## Request 1
Please rewrite the passage on Hrabal from the words "The most important" through "seemingly unstoppable incident.", putting "tossed" in place of "juggled".

## Selected text
:::
Hrabal's protagonists are also agents and enablers of the central force in his work, which he termed pabeni, or, loosely, shooting the breeze. He is a kind of poet of the beer garden, gathering up folk wisdom, old maid's tales, testosterone-fuelled exaggeration, and street chatter into perfectly formed monologues delivered by characters he called pabitels. A pabitel, he explains in a note to his early work The Palaverers, "is a person against whom there is always welling up an ocean of intrusive thoughts. His monologue flows constantly ... As a rule, a pabitel has read almost nothing, but on the other hand has seen and heard a great deal ... He is captivated by his own inner monologue, with which he wanders the world, like a peacock with its beautiful plumage".

Thus, although Hrabal's fantastically vivid narrations throb with incident and anecdote, they are paradoxically (except in Closely Observed Trains, his most popular but in many ways most conventional work) often plotless, taking delight in their very aimlessness and susceptibility to suggestion. The series of "little men" in his work - Ditie, the paper compactor Hanta in Too Loud a Solitude, the train dispatcher Miloš Hrma in Closely Observed Trains - achieve a gentle subversion through their very earnestness and naivete, blowing the pompousness and absurdity of the world's structures and doctrines into bubbles of the strange and the surreal. Although Hrabal lived and worked under the aegis of a communist regime, in an age of "socialist realism" in literature, about the only doctrine sounded in his work is the exuberant conclusion of the unnamed narrator of Dancing Lessons for the Advanced In Age: "Mother of God, isn't life breathtakingly beautiful!" Taken in the context of its time and literary environment, this is not so much a declaration of aestheticism as a reproach to a world that hums with, to adapt one of Hrabal's titles, too loud a certitude.

The most important word in Hrabal's work might, however, be not so much a particular concept like pabeni or the repeated emphasis on the delights of sense life, but the humble conjunction "and". Since his narratives thrive on an effect of copious simultaneity, of a dozen balls of incident being juggled in the air at the same time, the word "and" is the well-oiled hinge through which all this is transmitted and ordered (prose, unlike painting, always being a linear thing). Like Jose Saramago, Hrabal loves run-on sentences and enormously long paragraphs, though in Hrabal these things are not meant to mime a primitive "folk voice" as in Saramago, but to produce an onrushing river of richly embroidered and seemingly unstoppable incident.

This principle of composition reaches its logical conclusion in Hrabal's early and daringly experimental work from 1964, Dancing Lessons for the Advanced in Age, just published in a translation by Michael Henry Heim. The entire novel is told in a single sentence. Once we begin, we are allowed no pause for breath. In his life Hrabal worked variously as a warehouseman, a railway dispatcher, an insurance agent, and even as a waste-paper collector, in which incarnation the novelist Josef Škvoreck first met him, finding him (in a detail that might have come straight out of Hrabal's own work) "saving the proofs of a Thackeray novel from the rubbish". The unnamed narrator of Dancing Lessons is similarly diverse in his vocations, telling us about his tumultuous exploits as a cobbler, a brewer and a soldier, even as he retails to us his application to the real world of the lessons he has learnt from his favourite, if fanciful, books (one on the interpretation of dreams, another a book of wisdom on marriage).
:::
## Data in this exercise
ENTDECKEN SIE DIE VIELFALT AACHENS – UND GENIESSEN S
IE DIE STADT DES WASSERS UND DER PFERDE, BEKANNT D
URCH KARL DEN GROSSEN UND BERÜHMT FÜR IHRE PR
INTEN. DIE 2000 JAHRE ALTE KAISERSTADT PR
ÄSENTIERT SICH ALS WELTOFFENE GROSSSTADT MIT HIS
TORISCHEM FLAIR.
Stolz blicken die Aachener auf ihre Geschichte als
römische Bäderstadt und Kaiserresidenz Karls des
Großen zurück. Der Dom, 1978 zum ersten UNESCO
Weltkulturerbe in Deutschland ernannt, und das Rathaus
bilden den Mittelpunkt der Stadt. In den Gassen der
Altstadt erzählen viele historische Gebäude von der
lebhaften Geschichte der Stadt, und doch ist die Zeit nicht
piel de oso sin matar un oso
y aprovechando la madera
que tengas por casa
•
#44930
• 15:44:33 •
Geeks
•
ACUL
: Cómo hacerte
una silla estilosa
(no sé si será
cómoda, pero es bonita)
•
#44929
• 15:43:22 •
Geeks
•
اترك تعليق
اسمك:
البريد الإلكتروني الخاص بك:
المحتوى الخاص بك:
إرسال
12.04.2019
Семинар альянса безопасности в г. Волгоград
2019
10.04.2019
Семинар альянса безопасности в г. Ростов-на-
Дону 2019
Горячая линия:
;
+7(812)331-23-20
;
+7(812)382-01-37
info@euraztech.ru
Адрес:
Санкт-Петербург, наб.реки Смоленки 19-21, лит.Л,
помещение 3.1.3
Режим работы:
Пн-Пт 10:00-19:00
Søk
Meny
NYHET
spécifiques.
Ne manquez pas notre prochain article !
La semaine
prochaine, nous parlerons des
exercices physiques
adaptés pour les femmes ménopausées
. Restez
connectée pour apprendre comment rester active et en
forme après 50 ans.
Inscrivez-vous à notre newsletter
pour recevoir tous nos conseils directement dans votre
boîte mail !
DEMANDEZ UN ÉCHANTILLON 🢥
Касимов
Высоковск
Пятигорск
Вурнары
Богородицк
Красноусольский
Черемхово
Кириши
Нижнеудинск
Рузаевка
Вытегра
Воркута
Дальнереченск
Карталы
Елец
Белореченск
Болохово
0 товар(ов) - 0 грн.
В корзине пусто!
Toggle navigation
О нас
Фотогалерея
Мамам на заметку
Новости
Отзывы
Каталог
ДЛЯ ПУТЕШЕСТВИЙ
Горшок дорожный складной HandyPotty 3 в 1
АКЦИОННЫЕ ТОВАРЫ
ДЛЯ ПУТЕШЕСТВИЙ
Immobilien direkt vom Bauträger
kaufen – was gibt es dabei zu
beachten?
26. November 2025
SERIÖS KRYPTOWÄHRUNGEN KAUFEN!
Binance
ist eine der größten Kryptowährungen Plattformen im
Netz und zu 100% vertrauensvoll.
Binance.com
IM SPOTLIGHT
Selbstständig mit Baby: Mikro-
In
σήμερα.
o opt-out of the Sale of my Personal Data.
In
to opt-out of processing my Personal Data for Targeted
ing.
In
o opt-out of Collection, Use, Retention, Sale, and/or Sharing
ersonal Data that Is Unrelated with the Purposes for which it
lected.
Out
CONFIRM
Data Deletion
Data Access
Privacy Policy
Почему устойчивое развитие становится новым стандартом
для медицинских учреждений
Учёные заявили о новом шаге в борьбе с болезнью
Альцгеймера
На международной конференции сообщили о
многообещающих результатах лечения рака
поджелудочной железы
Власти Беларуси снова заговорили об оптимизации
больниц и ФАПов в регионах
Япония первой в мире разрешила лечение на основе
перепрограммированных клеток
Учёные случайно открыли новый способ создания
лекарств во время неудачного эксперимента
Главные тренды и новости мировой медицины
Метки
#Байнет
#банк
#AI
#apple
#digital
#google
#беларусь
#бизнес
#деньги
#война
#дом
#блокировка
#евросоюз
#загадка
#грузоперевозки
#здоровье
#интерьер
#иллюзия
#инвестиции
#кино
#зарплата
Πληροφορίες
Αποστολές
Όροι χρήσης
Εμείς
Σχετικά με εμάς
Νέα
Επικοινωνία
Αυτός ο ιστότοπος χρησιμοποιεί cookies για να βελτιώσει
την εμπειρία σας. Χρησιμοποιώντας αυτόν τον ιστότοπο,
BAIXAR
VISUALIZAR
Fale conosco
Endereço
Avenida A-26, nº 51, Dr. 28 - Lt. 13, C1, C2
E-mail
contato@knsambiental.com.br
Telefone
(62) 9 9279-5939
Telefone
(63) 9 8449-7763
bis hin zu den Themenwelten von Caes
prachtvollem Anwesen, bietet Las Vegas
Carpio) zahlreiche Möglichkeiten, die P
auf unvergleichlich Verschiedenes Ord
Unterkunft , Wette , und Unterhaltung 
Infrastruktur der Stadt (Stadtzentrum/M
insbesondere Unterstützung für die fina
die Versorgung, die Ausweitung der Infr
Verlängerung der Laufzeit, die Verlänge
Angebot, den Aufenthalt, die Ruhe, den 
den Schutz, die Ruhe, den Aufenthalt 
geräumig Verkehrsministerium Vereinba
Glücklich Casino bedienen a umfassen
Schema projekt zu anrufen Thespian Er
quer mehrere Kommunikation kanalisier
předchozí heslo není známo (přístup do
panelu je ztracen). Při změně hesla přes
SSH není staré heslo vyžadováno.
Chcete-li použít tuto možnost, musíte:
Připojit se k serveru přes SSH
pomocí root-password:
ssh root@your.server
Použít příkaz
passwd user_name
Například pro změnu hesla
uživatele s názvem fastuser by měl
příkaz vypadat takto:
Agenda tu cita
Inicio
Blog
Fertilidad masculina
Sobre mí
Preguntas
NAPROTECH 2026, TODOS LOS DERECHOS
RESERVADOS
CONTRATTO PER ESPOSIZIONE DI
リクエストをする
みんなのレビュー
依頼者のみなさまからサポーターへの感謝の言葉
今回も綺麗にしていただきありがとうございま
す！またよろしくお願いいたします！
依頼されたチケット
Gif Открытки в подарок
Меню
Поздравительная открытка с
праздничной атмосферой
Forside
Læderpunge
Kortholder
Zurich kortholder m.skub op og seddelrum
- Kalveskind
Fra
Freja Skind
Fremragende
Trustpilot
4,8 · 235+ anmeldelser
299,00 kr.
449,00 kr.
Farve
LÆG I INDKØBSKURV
:::
## Request 2
Present the listing as a numbered list, starting at its first line and ending with the line containing "TORISCHEM FLAIR.", both included, and omit any blank lines.

## Exercise answer 1
The most important word in Hrabal's work might, however, be not so much a particular concept like pabeni or the repeated emphasis on the delights of sense life, but the humble conjunction "and". Since his narratives thrive on an effect of copious simultaneity, of a dozen balls of incident being tossed in the air at the same time, the word "and" is the well-oiled hinge through which all this is transmitted and ordered (prose, unlike painting, always being a linear thing). Like Jose Saramago, Hrabal loves run-on sentences and enormously long paragraphs, though in Hrabal these things are not meant to mime a primitive "folk voice" as in Saramago, but to produce an onrushing river of richly embroidered and seemingly unstoppable incident.

## Exercise answer 2
1. ENTDECKEN SIE DIE VIELFALT AACHENS – UND GENIESSEN S
2. IE DIE STADT DES WASSERS UND DER PFERDE, BEKANNT D
3. URCH KARL DEN GROSSEN UND BERÜHMT FÜR IHRE PR
4. INTEN. DIE 2000 JAHRE ALTE KAISERSTADT PR
5. ÄSENTIERT SICH ALS WELTOFFENE GROSSSTADT MIT HIS
6. TORISCHEM FLAIR.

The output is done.